# Photoshop Elements für web speichern kaum kompremierung



## protuner (14. November 2003)

Hi !

Wir haben für einen Arbeitsplatz das vom Stratopaket enthaltende Photoshop Elements 2.0  installiert. 
Wenn nun ein Bild über "für Web speichern" gespeichert werden soll findet keine Kompremierung statt. 

Das Testbild hatte in dem Fall .jpg 100% - 217kb und bei .jpg 0% - 215. Beim .gif speichern tritt der selbe Fall auf.

Beim speichern über "speichern unter" als .jpg wird zwar angezeit das unser Bild bei 0% - 20kb haben wird, aber als 111kb abgespeichert.

Beim speichern mit Igrafix geht alles seinen gewohnten gang. 

Auf meinem Arbeitsplatz unter Photoshop 7 wird das Testbild ebenfalls beanstadungslos gespeichert.

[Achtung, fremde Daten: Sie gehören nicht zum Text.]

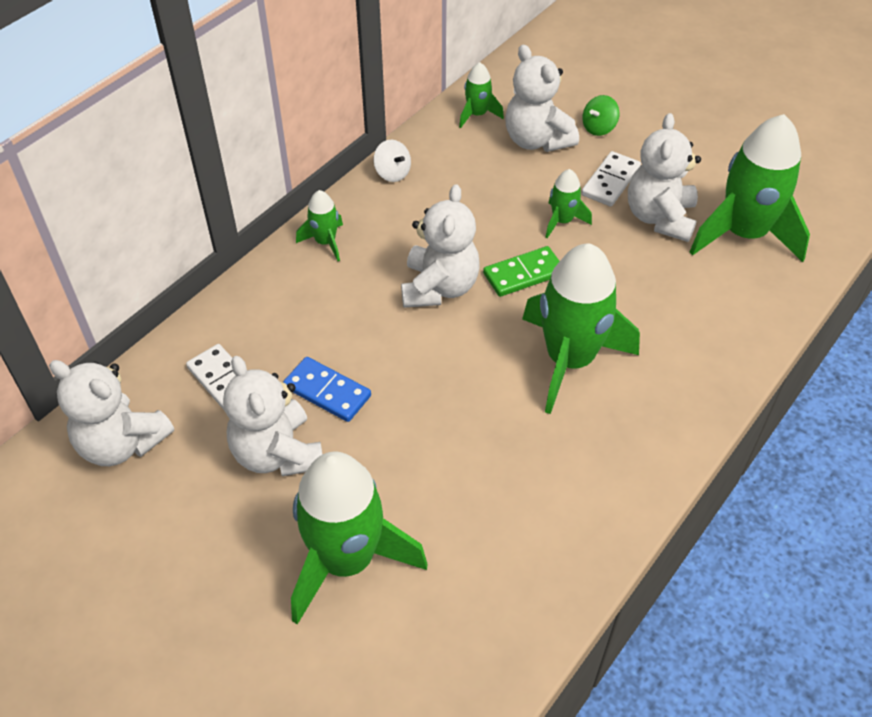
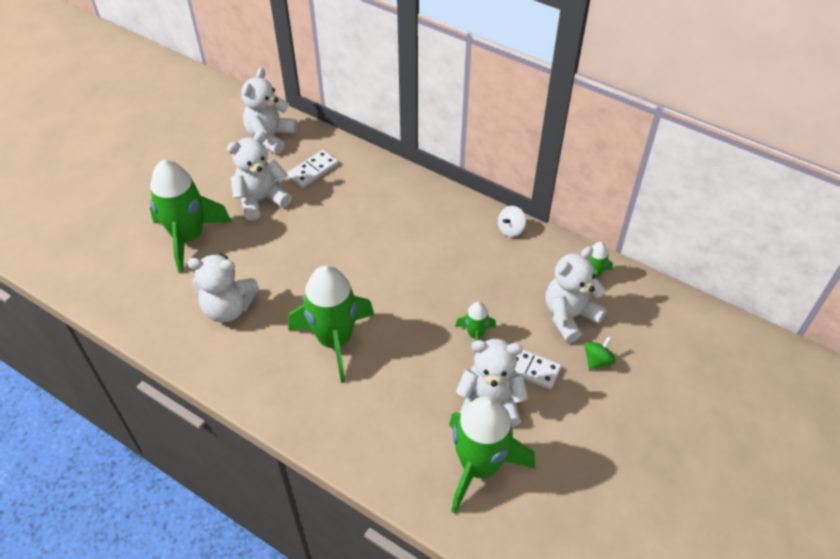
camera: 85 degrees right, 0 degrees up
blue domino [283,357,371,422] -> none
green rocket [296,190,343,261] -> none
white teddy bear [401,184,480,308] -> white teddy bear moved to [187,253,259,323]
green domino [483,246,560,297] -> none
green spinning top [582,95,620,136] -> green spinning top turned 90 degrees clockwise [584,336,616,370]

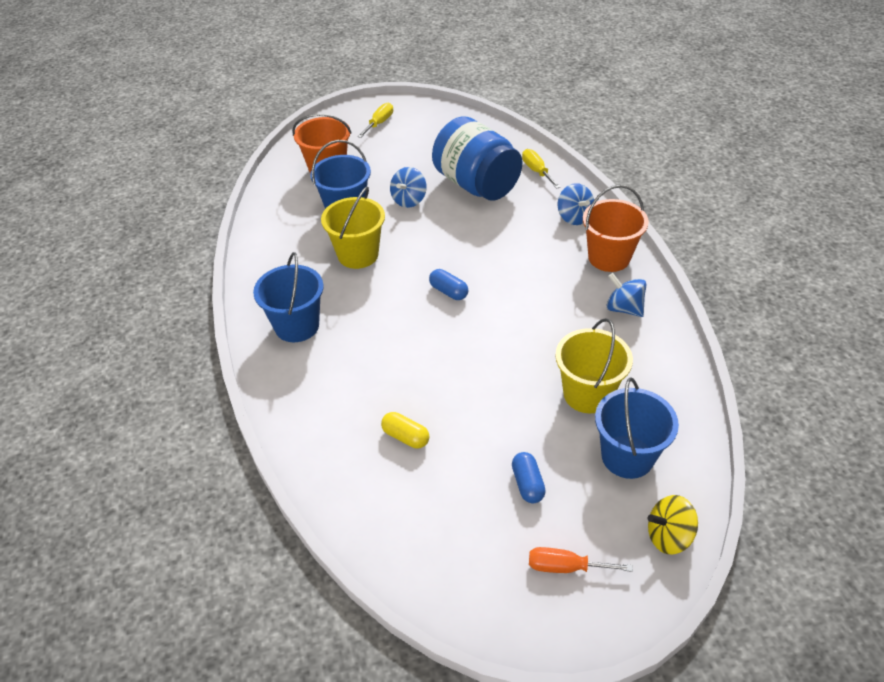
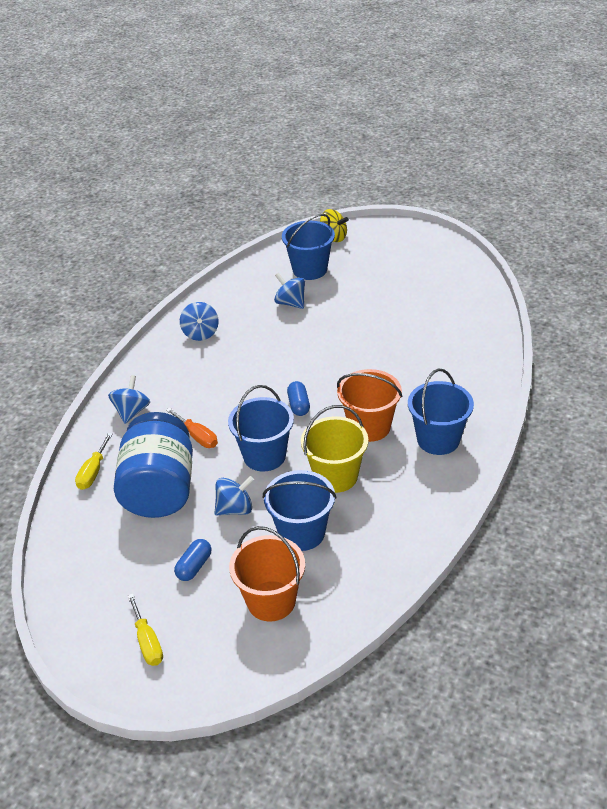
camera: 140 degrees left, 5 degrees down
yellow screwdriver [357,103,393,138] -> yellow screwdriver turned 90 degrees counterclockwise [127,594,163,666]
yellow capsule [381,412,429,449] -> none
blue capsule [512,452,546,503] -> blue capsule moved to [174,539,211,581]
orange screwdriver [529,547,633,573] -> orange screwdriver moved to [166,408,218,448]
yellow bucket [555,318,633,413] -> blue spinning top [274,273,305,309]
orange bucket [583,185,649,272] -> orange bucket moved to [337,369,402,442]
none -> blue bucket [228,385,294,471]

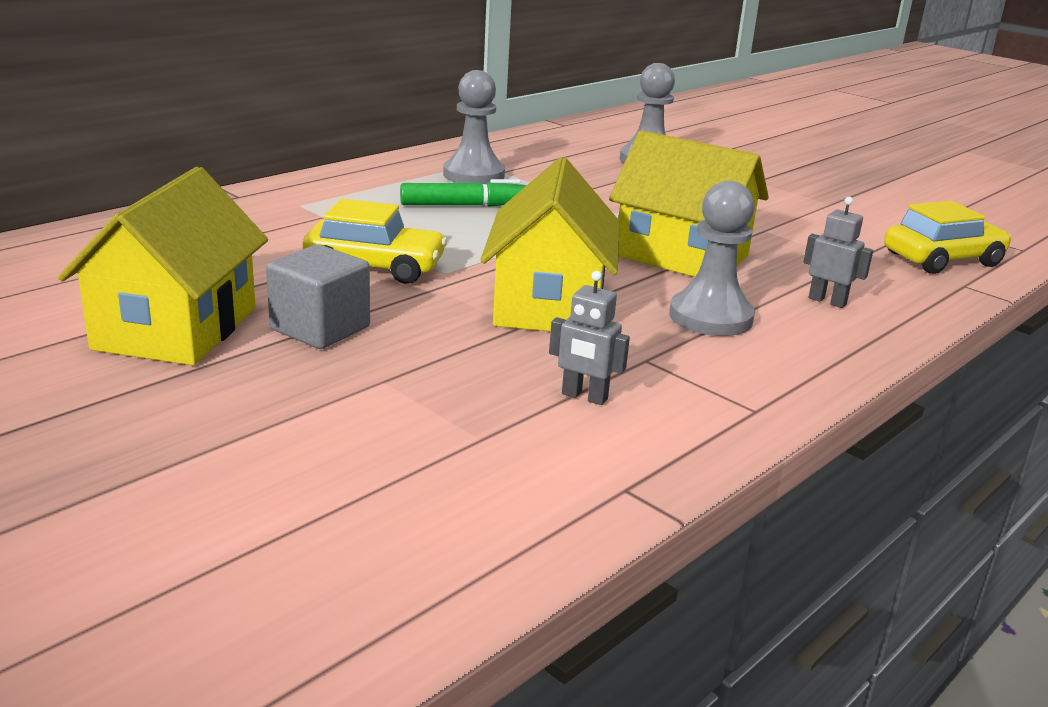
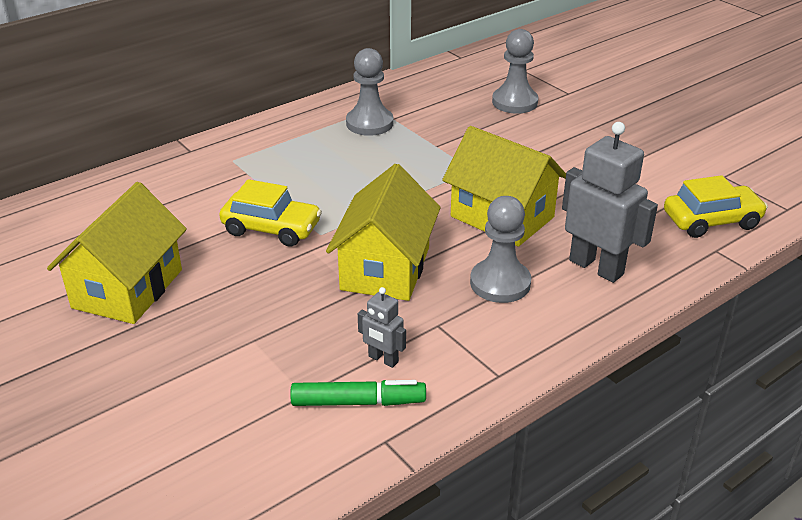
camera: 10 degrees right, 10 degrees up
grey cube [266,245,370,349] -> none
green marker [400,179,527,207] -> green marker moved to [290,380,426,406]
grey robot [803,197,873,308] -> grey robot [562,122,658,283], size x2.02

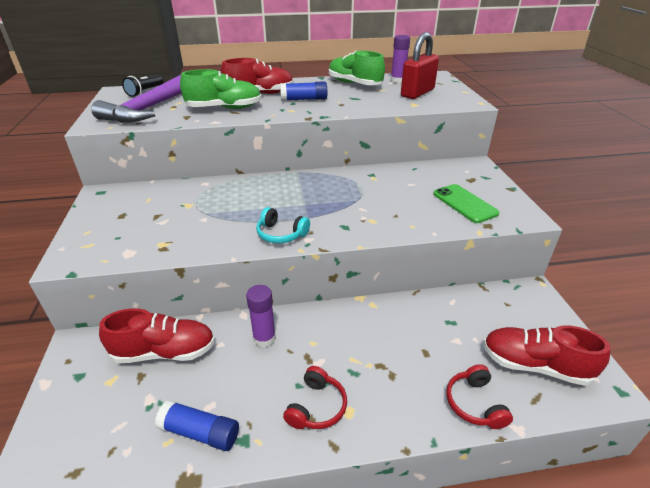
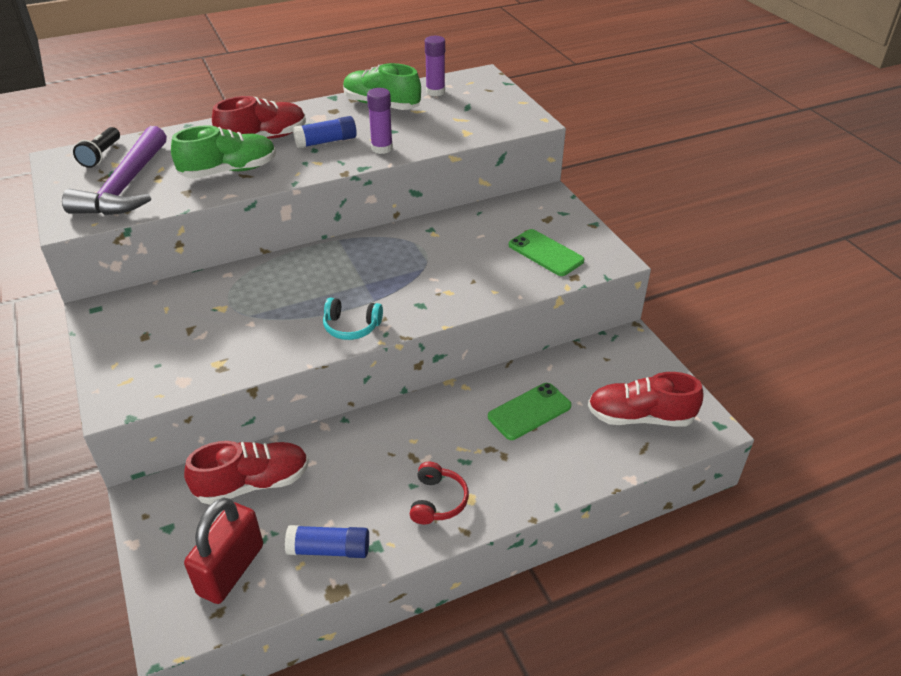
camera: 15 degrees left, 5 degrees up
purple glue stick [246,285,276,347] -> purple glue stick moved to [367,88,393,154]
red padlock [401,32,439,99] -> red padlock moved to [184,498,263,604]
red headphones [446,364,513,429] -> none
none -> green phone [488,383,572,440]

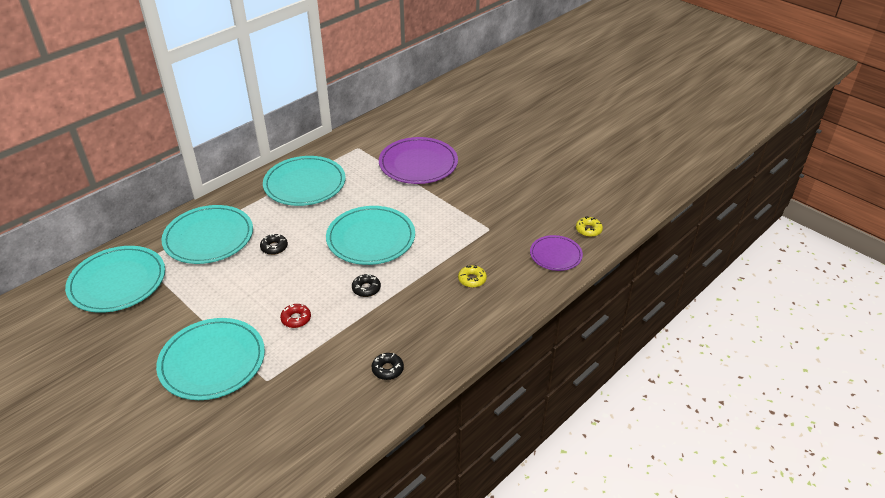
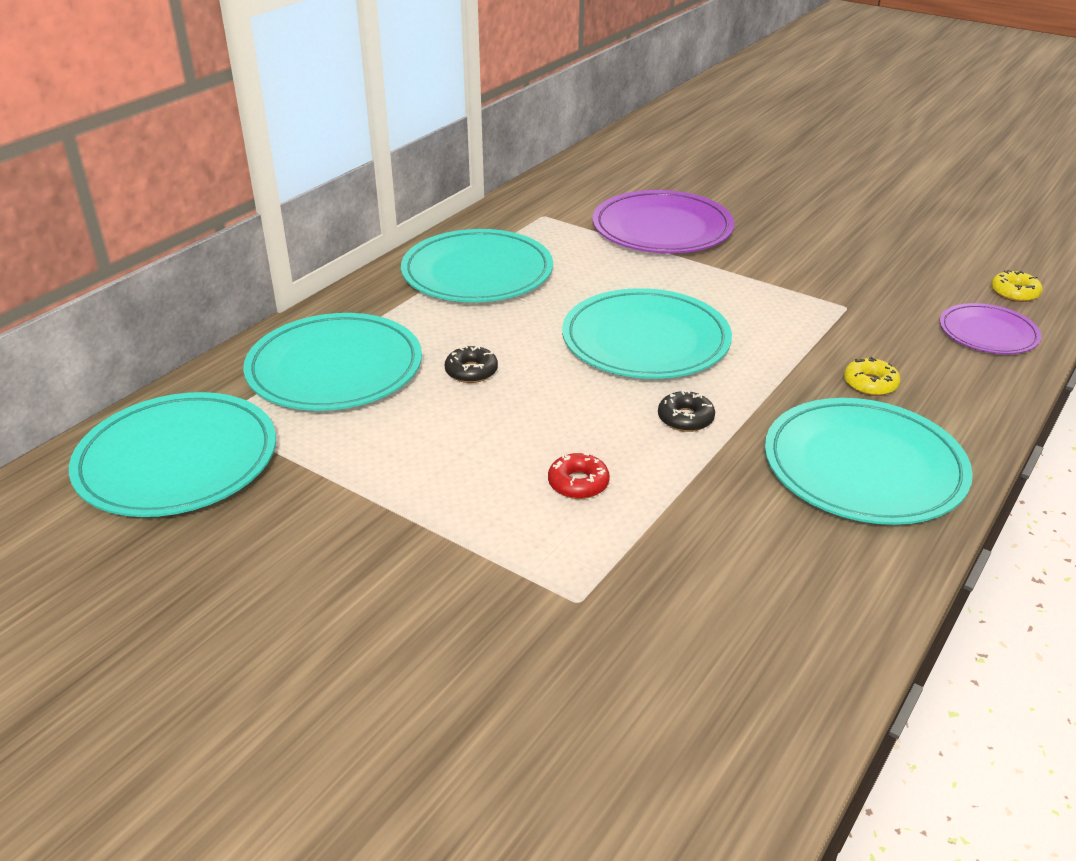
camera: 10 degrees left, 5 degrees down
turquoise plate [156,318,265,400] -> turquoise plate moved to [765,398,973,525]
black donut [372,353,404,380] -> none

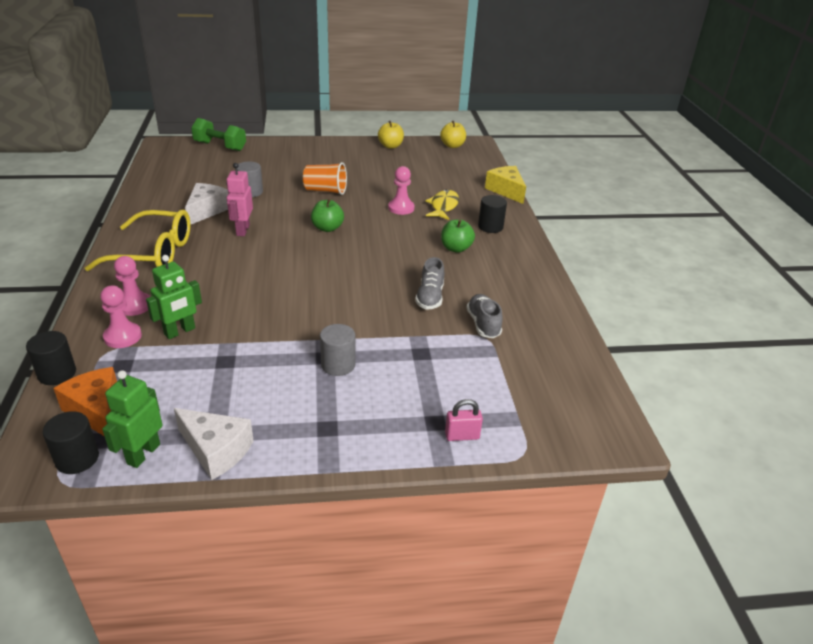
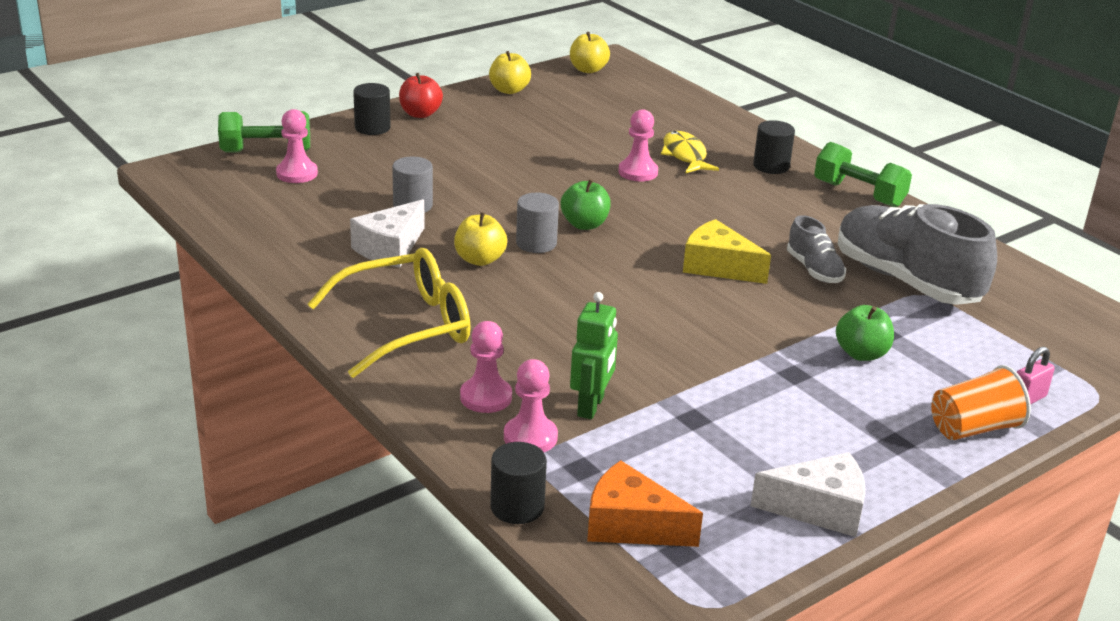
camera: 30 degrees left, 5 degrees down
black cylinder [42,411,99,474] -> black cylinder moved to [353,83,391,135]
green robot [102,370,162,468] -> none
white cheese [185,183,229,224] -> white cheese turned 135 degrees counterclockwise [350,199,425,268]
pink robot [226,163,253,236] -> yellow apple [454,212,507,266]
orange cup [303,162,347,195] -> orange cup moved to [931,365,1031,440]
grey cylinder [320,324,355,376] -> grey cylinder moved to [516,193,559,253]
green apple [441,219,475,253] -> green apple moved to [836,305,894,361]
grey shoe [466,294,503,338] -> grey shoe [838,204,997,305], size x2.04
yellow cheese [485,166,526,204] -> yellow cheese moved to [683,219,771,284]
none -> pink pawn [276,109,318,183]
none -> red apple [399,73,443,118]
none -> green dumbbell [814,142,912,207]

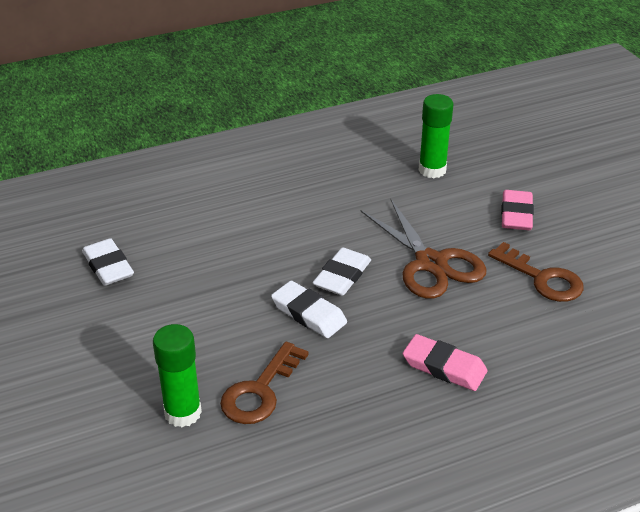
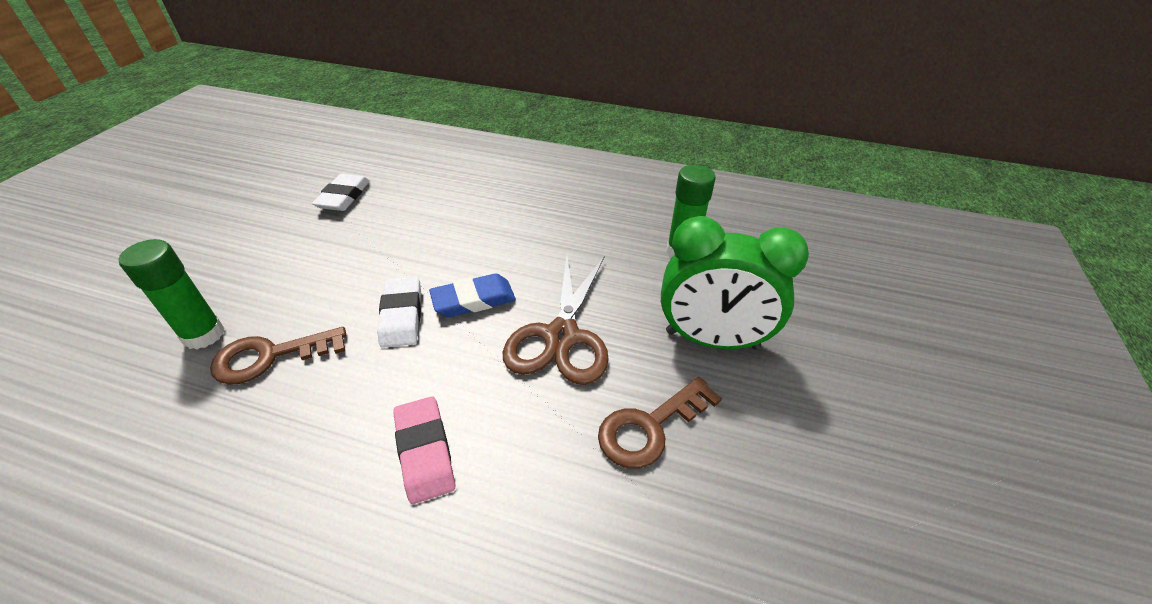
camera: 40 degrees right, 5 degrees up
white eraser [313,248,371,296] -> blue eraser [429,274,516,317]
brown key [488,242,584,302] -> brown key turned 60 degrees clockwise [598,377,722,469]
pink eraser [501,190,534,230] -> green clock [661,216,809,349]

Was ist los dort mit dem Elements ?


----------



## Thomas Lindner (14. November 2003)

Also bei mir funktioniert es problemlos, also vermute ich entweder einen Fehler bei der Bedienung oder einen Installationsfehler. Jedoch vermute ich eher ersteres, ohne dich persönlich angreifen zu wollen.

Jedoch benutze ich auch : _"Für Web speichern..."_ , probier es bitte mal damit!


----------